# Type of wood used in hutches



## Lookin4GoodLife (Oct 14, 2013)

I usually have a lot of spare OSB plywood around left over from projects. Can this be safely used for nest boxes and the like? I know the rabbits are going to chew anything they can and I was wondering about the glue in OSB and other plywoods and whether I should just use clear pine for everything instead of the various plywoods.


----------



## akane (Jul 19, 2011)

I've always used plywood with no issues and know lots of other people that have for rabbits. The small animal pet people are completely against it because of the glue though. Who knows which group is right. I haven't seen any correlation of mystery deaths around plywood.


----------



## Distaff (Sep 10, 2014)

Interior 1/2" plywood, and 2X2 framing. Never had any issues. The pine 2X2's get some nibbling, but not much damage to the plywood. My all metal walk-in pens are under tarp roofs, however, so the interior grade plywood shelter boxes don't get much exposure to the elements.

I've been keeping rabbits like this for years. 
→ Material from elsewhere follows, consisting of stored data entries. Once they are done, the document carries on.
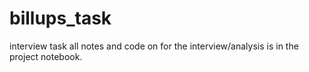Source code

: # billups_task
interview task
all notes and code on for the interview/analysis is in the project notebook.
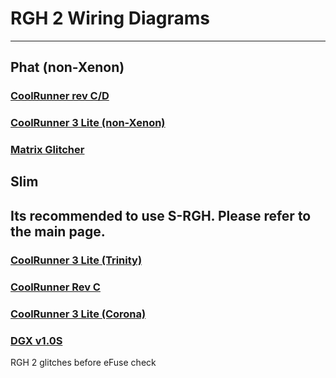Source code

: # RGH 2 Wiring Diagrams

------

## Phat (non-Xenon)

### [CoolRunner rev C/D](https://team-xecuter.com/coolrunner/revc/tx_revc_phat_rgh2.jpg)

### [CoolRunner 3 Lite (non-Xenon)](http://i.imgur.com/CeJEwPl.jpg)

### [Matrix Glitcher](https://lh5.googleusercontent.com/-KzeDsPEy5ZE/T7_35PEt9rI/AAAAAAAAAXA/wuGW3RuMmFY/s1024/Matrix%20GlitcherRG2.jpg)

## Slim

## Its recommended to use S-RGH. Please refer to the main page.

### [CoolRunner 3 Lite (Trinity)](https://i.imgur.com/1haFpU1.jpg)

### [CoolRunner Rev C](https://cdn.instructables.com/F1Q/K9GF/GZFDPYP7/F1QK9GFGZFDPYP7.LARGE.jpg)

### [CoolRunner 3 Lite (Corona)](https://i.imgur.com/ag857Vj.jpg)

### [DGX v1.0S](http://xecuter.com/dgx/dgx_wire_install_v2.jpg)

RGH 2 glitches before eFuse check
Not sure what OSB stands for. I would NEVER use particleboard.


----------



## MillerMeadows (Mar 10, 2014)

I have used OSB for nest boxes in the past and did not notice any issues with my rabbits, but I switched to regular plywood because the OSB tended to splinter pretty bad sometimes.


----------



## Lookin4GoodLife (Oct 14, 2013)

The OSB is oriented strand board. It holds up to moisture MUCH better than particle board, but it's made basically the same way. It's that stuff that HD & Lowe's sells that looks like plywood put together out of a bunch of big splinters. My rabbits will probably end up under cover but mostly exposed around the sides like a pole barn situation.


----------